LISTED RECORDS ::
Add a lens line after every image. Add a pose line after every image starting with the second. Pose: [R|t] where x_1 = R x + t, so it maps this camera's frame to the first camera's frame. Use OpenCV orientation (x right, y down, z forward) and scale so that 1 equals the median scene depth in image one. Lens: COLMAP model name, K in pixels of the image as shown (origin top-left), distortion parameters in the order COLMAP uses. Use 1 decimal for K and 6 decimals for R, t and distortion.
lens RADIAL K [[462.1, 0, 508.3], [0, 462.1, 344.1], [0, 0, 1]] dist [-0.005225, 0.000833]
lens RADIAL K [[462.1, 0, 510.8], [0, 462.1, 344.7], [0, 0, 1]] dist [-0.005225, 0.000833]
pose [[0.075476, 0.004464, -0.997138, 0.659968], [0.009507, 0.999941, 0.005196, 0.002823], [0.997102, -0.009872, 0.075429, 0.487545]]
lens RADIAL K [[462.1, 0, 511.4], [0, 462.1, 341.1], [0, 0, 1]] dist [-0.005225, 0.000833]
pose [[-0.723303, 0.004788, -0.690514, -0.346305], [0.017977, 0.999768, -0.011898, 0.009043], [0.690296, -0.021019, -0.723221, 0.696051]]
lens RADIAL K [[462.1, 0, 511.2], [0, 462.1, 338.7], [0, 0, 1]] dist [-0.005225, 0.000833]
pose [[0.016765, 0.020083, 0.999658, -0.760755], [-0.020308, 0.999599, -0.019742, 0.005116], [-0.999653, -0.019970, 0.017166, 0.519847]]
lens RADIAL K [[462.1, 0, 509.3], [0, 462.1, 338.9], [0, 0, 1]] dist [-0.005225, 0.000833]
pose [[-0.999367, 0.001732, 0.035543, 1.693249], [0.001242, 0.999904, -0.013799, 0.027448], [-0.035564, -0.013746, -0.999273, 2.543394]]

AIM OF THE TASK ::
Word for word, restate each line of the material.

RESULT FOR THIS TASK ::
Add a lens line after every image. Add a pose line after every image starting with the second. Pose: [R|t] where x_1 = R x + t, so it maps this camera's frame to the first camera's frame. Use OpenCV orientation (x right, y down, z forward) and scale so that 1 equals the median scene depth in image one. Lens: COLMAP model name, K in pixels of the image as shown (origin top-left), distortion parameters in the order COLMAP uses. Use 1 decimal for K and 6 decimals for R, t and distortion.
lens RADIAL K [[462.1, 0, 508.3], [0, 462.1, 344.1], [0, 0, 1]] dist [-0.005225, 0.000833]
lens RADIAL K [[462.1, 0, 510.8], [0, 462.1, 344.7], [0, 0, 1]] dist [-0.005225, 0.000833]
pose [[0.075476, 0.004464, -0.997138, 0.659968], [0.009507, 0.999941, 0.005196, 0.002823], [0.997102, -0.009872, 0.075429, 0.487545]]
lens RADIAL K [[462.1, 0, 511.4], [0, 462.1, 341.1], [0, 0, 1]] dist [-0.005225, 0.000833]
pose [[-0.723303, 0.004788, -0.690514, -0.346305], [0.017977, 0.999768, -0.011898, 0.009043], [0.690296, -0.021019, -0.723221, 0.696051]]
lens RADIAL K [[462.1, 0, 511.2], [0, 462.1, 338.7], [0, 0, 1]] dist [-0.005225, 0.000833]
pose [[0.016765, 0.020083, 0.999658, -0.760755], [-0.020308, 0.999599, -0.019742, 0.005116], [-0.999653, -0.019970, 0.017166, 0.519847]]
lens RADIAL K [[462.1, 0, 509.3], [0, 462.1, 338.9], [0, 0, 1]] dist [-0.005225, 0.000833]
pose [[-0.999367, 0.001732, 0.035543, 1.693249], [0.001242, 0.999904, -0.013799, 0.027448], [-0.035564, -0.013746, -0.999273, 2.543394]]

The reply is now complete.